Can you render the part of the rows below that opens with the line containing "class: Arachnida" and closes with the line containing "family: Scelionidae" as a Markdown table, with columns headed "No." and "Line"? Number each line, skip blank lines, and leave the pictures out.
══════════
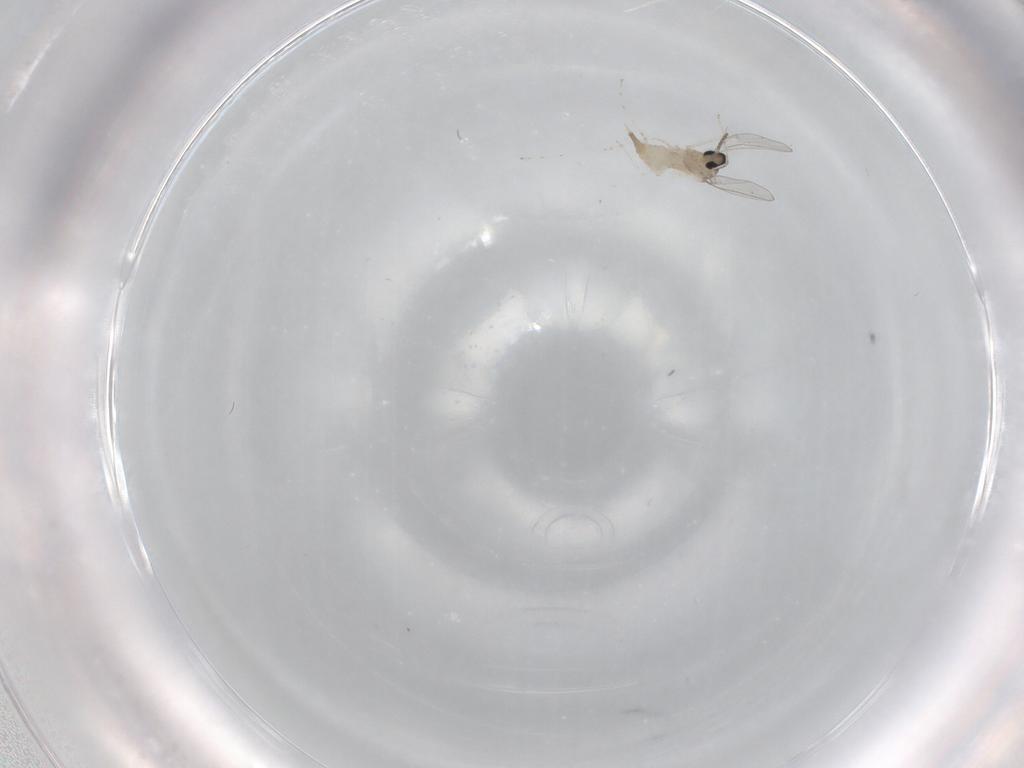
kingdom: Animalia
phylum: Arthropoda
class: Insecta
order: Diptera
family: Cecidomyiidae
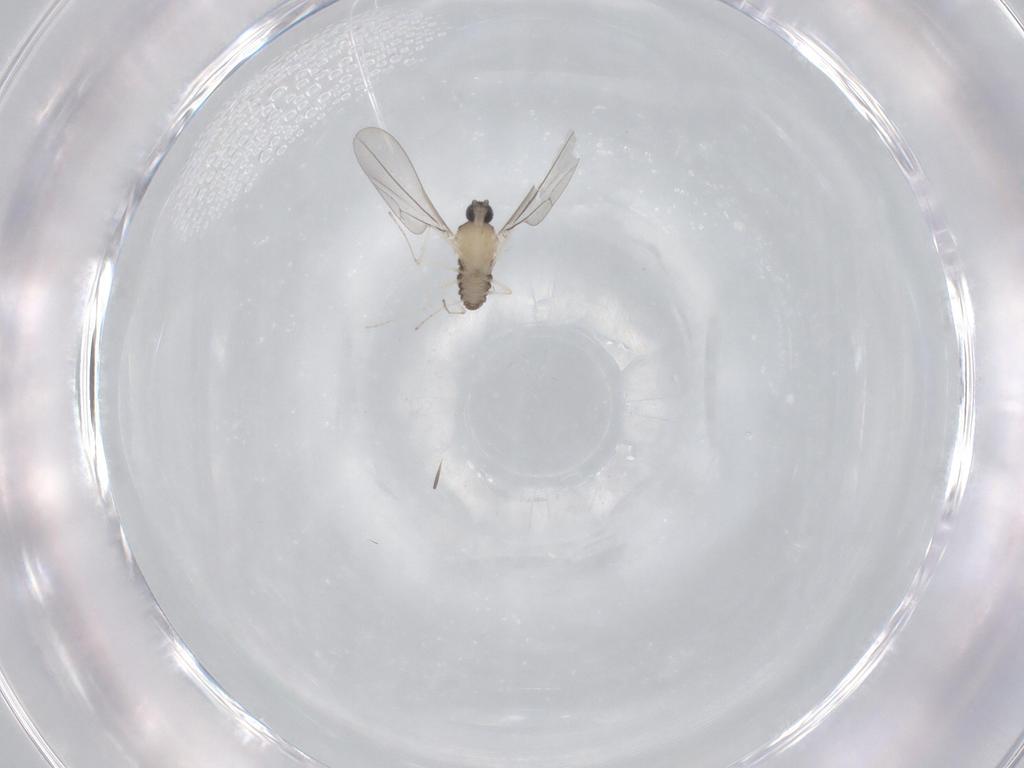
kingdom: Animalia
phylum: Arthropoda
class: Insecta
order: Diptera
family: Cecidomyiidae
══════════
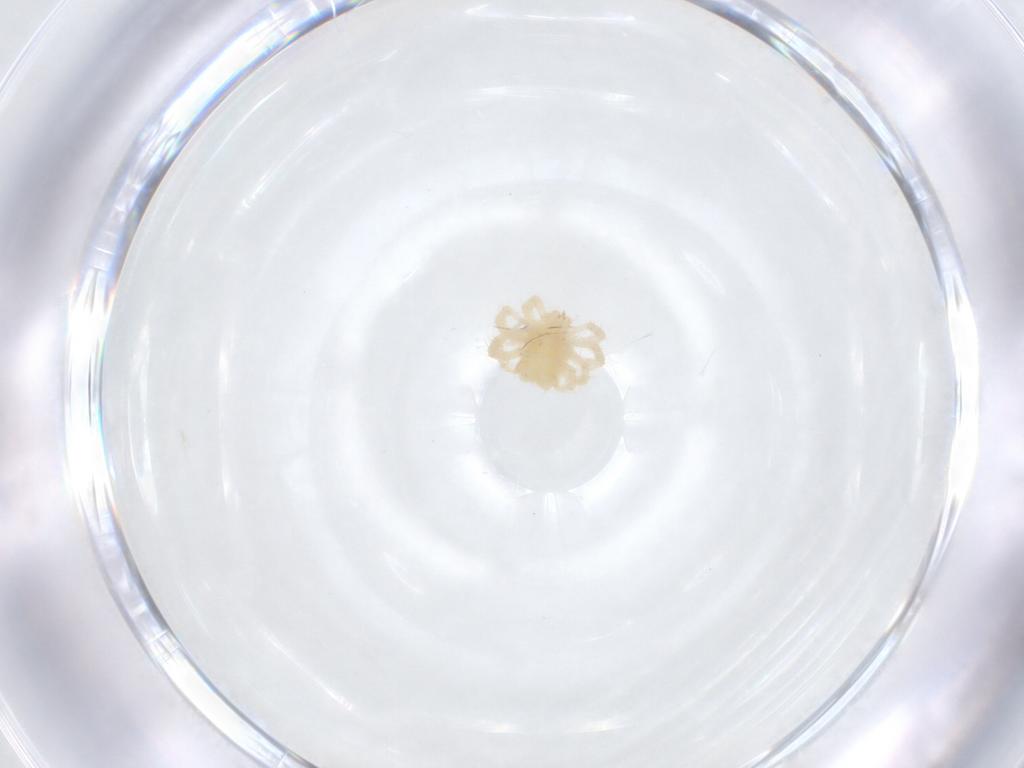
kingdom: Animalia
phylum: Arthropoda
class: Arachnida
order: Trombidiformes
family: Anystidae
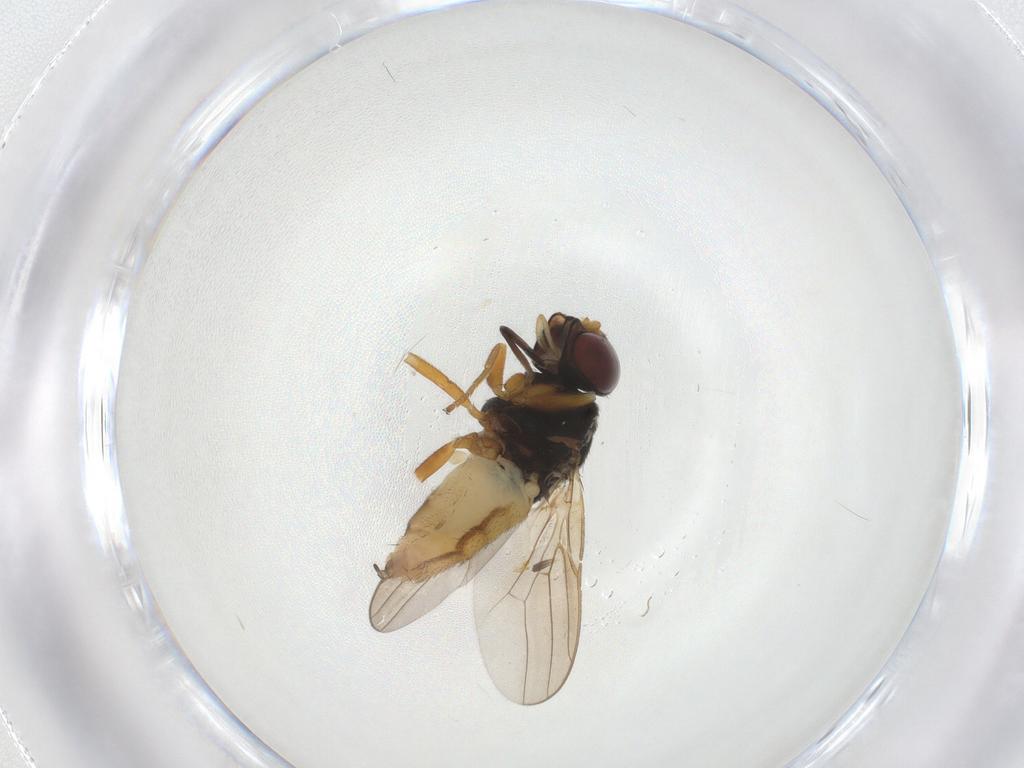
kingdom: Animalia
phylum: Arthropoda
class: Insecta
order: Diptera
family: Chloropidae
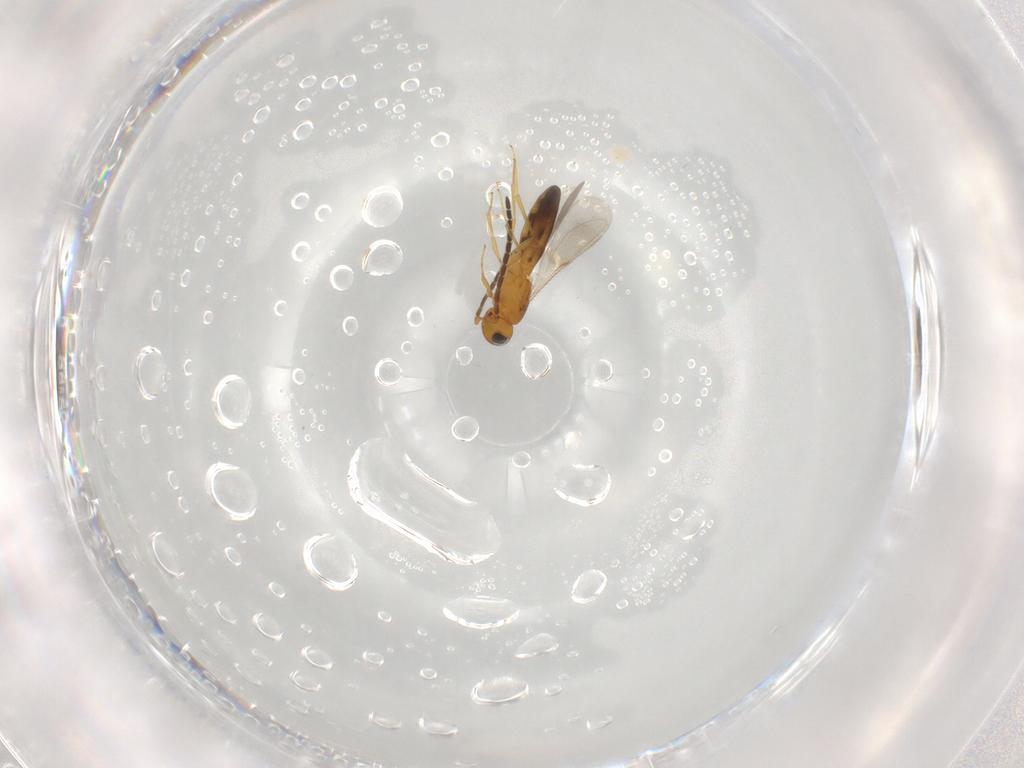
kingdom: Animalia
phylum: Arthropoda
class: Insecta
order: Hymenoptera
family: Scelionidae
══════════
> [Expected answer]:
| No. | Line |
|---|---|
| 1 | class: Arachnida |
| 2 | order: Trombidiformes |
| 3 | family: Anystidae |
| 4 | kingdom: Animalia |
| 5 | phylum: Arthropoda |
| 6 | class: Insecta |
| 7 | order: Diptera |
| 8 | family: Chloropidae |
| 9 | kingdom: Animalia |
| 10 | phylum: Arthropoda |
| 11 | class: Insecta |
| 12 | order: Hymenoptera |
| 13 | family: Scelionidae |